Mi impute reg x, add (1)Copy the code
 
Copy the code

 

Y versus X, where the X is missing and the Y is ignored.

Clearly shows the problem of ignoring missing values of Y in X – in the ones where we have estimated X, there is no correlation between Y and X that should actually exist.

 

Taking the results into account

Suppose that if we conversely consider the X result as Y (as a covariable in the interpolation model of X), the following steps occur. X | Y interpolation model will use observed X individuals to fitting. Since we assume that X is lost randomly at Y, the complete case study fit is valid. Therefore, if in fact there is no correlation between X and Y, we should (in expectation) find it in this complete case.
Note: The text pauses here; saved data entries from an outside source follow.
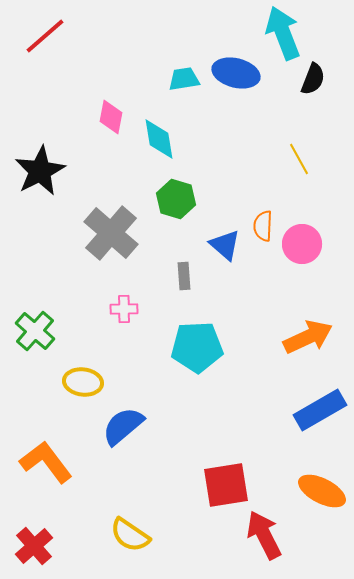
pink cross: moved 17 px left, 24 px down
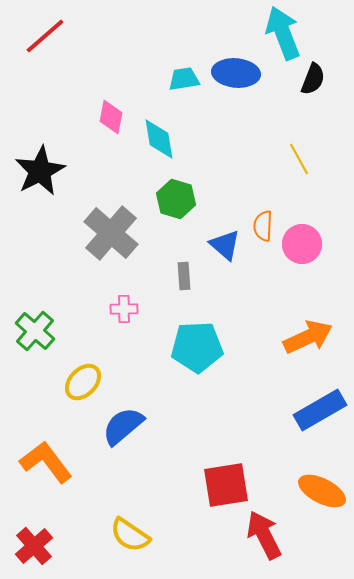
blue ellipse: rotated 9 degrees counterclockwise
yellow ellipse: rotated 54 degrees counterclockwise
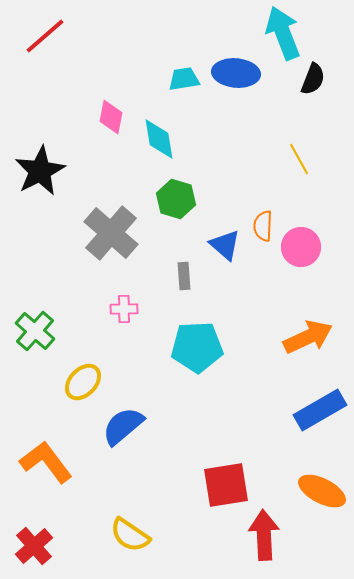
pink circle: moved 1 px left, 3 px down
red arrow: rotated 24 degrees clockwise
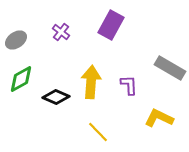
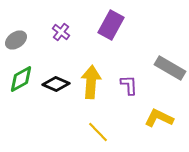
black diamond: moved 13 px up
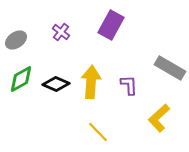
yellow L-shape: rotated 68 degrees counterclockwise
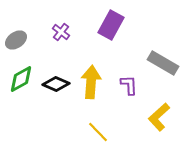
gray rectangle: moved 7 px left, 5 px up
yellow L-shape: moved 1 px up
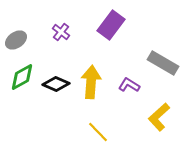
purple rectangle: rotated 8 degrees clockwise
green diamond: moved 1 px right, 2 px up
purple L-shape: rotated 55 degrees counterclockwise
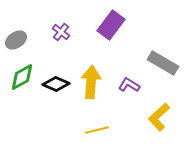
yellow line: moved 1 px left, 2 px up; rotated 60 degrees counterclockwise
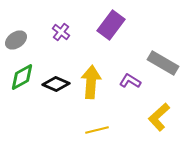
purple L-shape: moved 1 px right, 4 px up
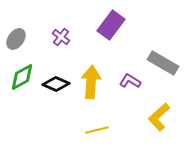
purple cross: moved 5 px down
gray ellipse: moved 1 px up; rotated 20 degrees counterclockwise
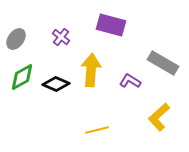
purple rectangle: rotated 68 degrees clockwise
yellow arrow: moved 12 px up
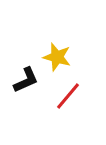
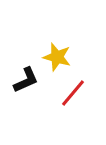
red line: moved 5 px right, 3 px up
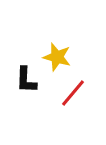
black L-shape: rotated 116 degrees clockwise
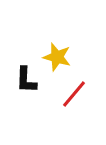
red line: moved 1 px right, 1 px down
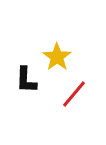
yellow star: rotated 20 degrees clockwise
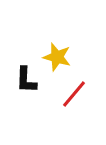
yellow star: rotated 20 degrees counterclockwise
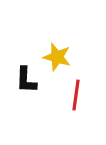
red line: moved 2 px right, 1 px down; rotated 32 degrees counterclockwise
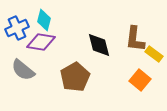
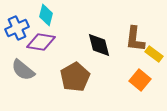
cyan diamond: moved 2 px right, 5 px up
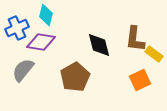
gray semicircle: rotated 90 degrees clockwise
orange square: rotated 25 degrees clockwise
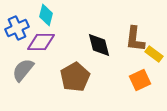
purple diamond: rotated 8 degrees counterclockwise
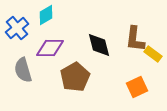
cyan diamond: rotated 45 degrees clockwise
blue cross: rotated 15 degrees counterclockwise
purple diamond: moved 9 px right, 6 px down
yellow rectangle: moved 1 px left
gray semicircle: rotated 55 degrees counterclockwise
orange square: moved 3 px left, 7 px down
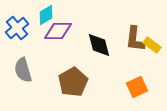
purple diamond: moved 8 px right, 17 px up
yellow rectangle: moved 1 px left, 9 px up
brown pentagon: moved 2 px left, 5 px down
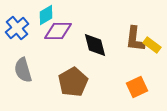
black diamond: moved 4 px left
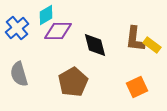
gray semicircle: moved 4 px left, 4 px down
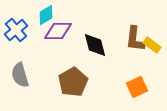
blue cross: moved 1 px left, 2 px down
gray semicircle: moved 1 px right, 1 px down
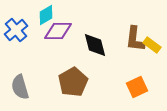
gray semicircle: moved 12 px down
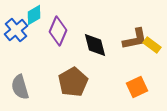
cyan diamond: moved 12 px left
purple diamond: rotated 68 degrees counterclockwise
brown L-shape: rotated 108 degrees counterclockwise
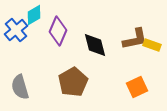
yellow rectangle: rotated 18 degrees counterclockwise
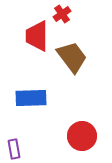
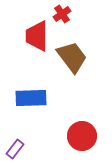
purple rectangle: moved 1 px right; rotated 48 degrees clockwise
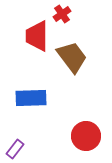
red circle: moved 4 px right
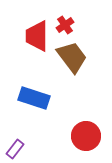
red cross: moved 3 px right, 11 px down
blue rectangle: moved 3 px right; rotated 20 degrees clockwise
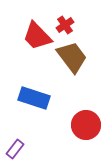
red trapezoid: rotated 44 degrees counterclockwise
red circle: moved 11 px up
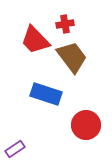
red cross: moved 1 px up; rotated 24 degrees clockwise
red trapezoid: moved 2 px left, 4 px down
blue rectangle: moved 12 px right, 4 px up
purple rectangle: rotated 18 degrees clockwise
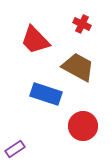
red cross: moved 17 px right; rotated 36 degrees clockwise
brown trapezoid: moved 6 px right, 10 px down; rotated 24 degrees counterclockwise
red circle: moved 3 px left, 1 px down
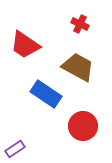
red cross: moved 2 px left
red trapezoid: moved 10 px left, 5 px down; rotated 12 degrees counterclockwise
blue rectangle: rotated 16 degrees clockwise
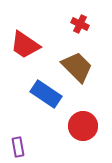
brown trapezoid: moved 1 px left; rotated 16 degrees clockwise
purple rectangle: moved 3 px right, 2 px up; rotated 66 degrees counterclockwise
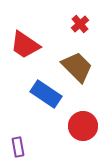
red cross: rotated 24 degrees clockwise
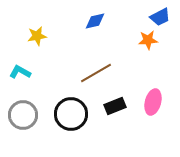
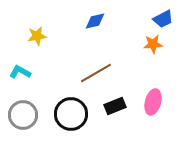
blue trapezoid: moved 3 px right, 2 px down
orange star: moved 5 px right, 4 px down
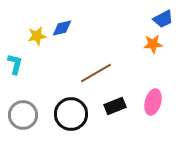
blue diamond: moved 33 px left, 7 px down
cyan L-shape: moved 5 px left, 8 px up; rotated 75 degrees clockwise
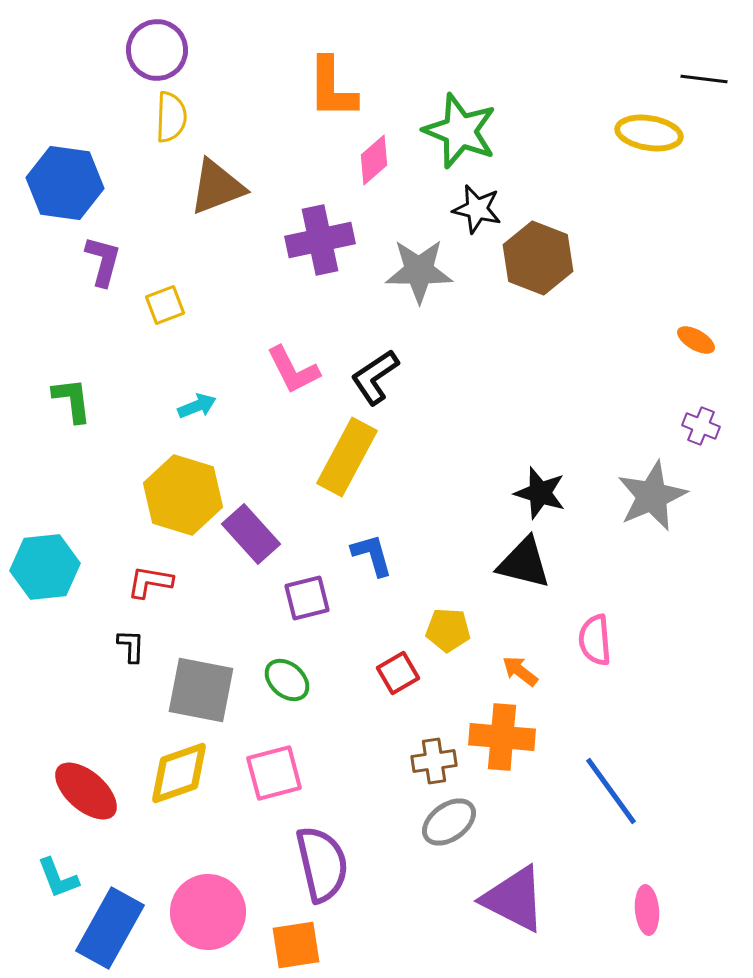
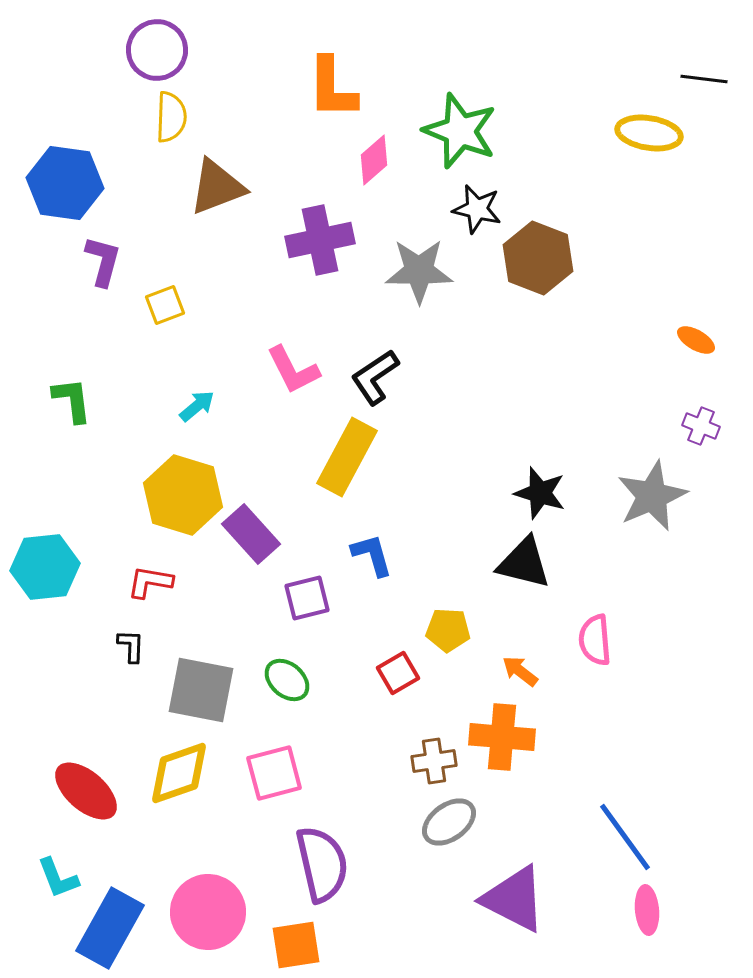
cyan arrow at (197, 406): rotated 18 degrees counterclockwise
blue line at (611, 791): moved 14 px right, 46 px down
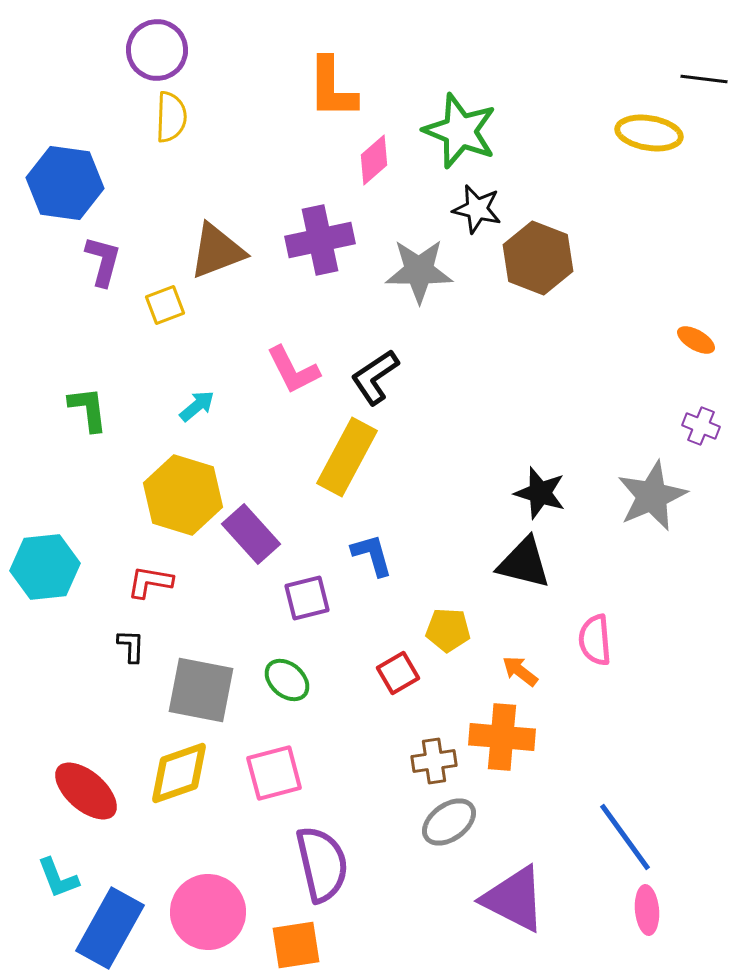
brown triangle at (217, 187): moved 64 px down
green L-shape at (72, 400): moved 16 px right, 9 px down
To continue our simulation data set, we first discard the previously generated estimate and then re-enter X, but this time including Y as a covariable in the interpolation model:

Mi impute reg x = y, add (1)Copy the code
 
  
Copy the code

Y versus X, where Y is used to estimate the missing X value

 

Variable selection in multiple interpolation

The general rule for selecting variables to be included in the interpolation model is that all variables involved in the analysis model must be included, either as variables to be estimated or as covariables in the interpolation model.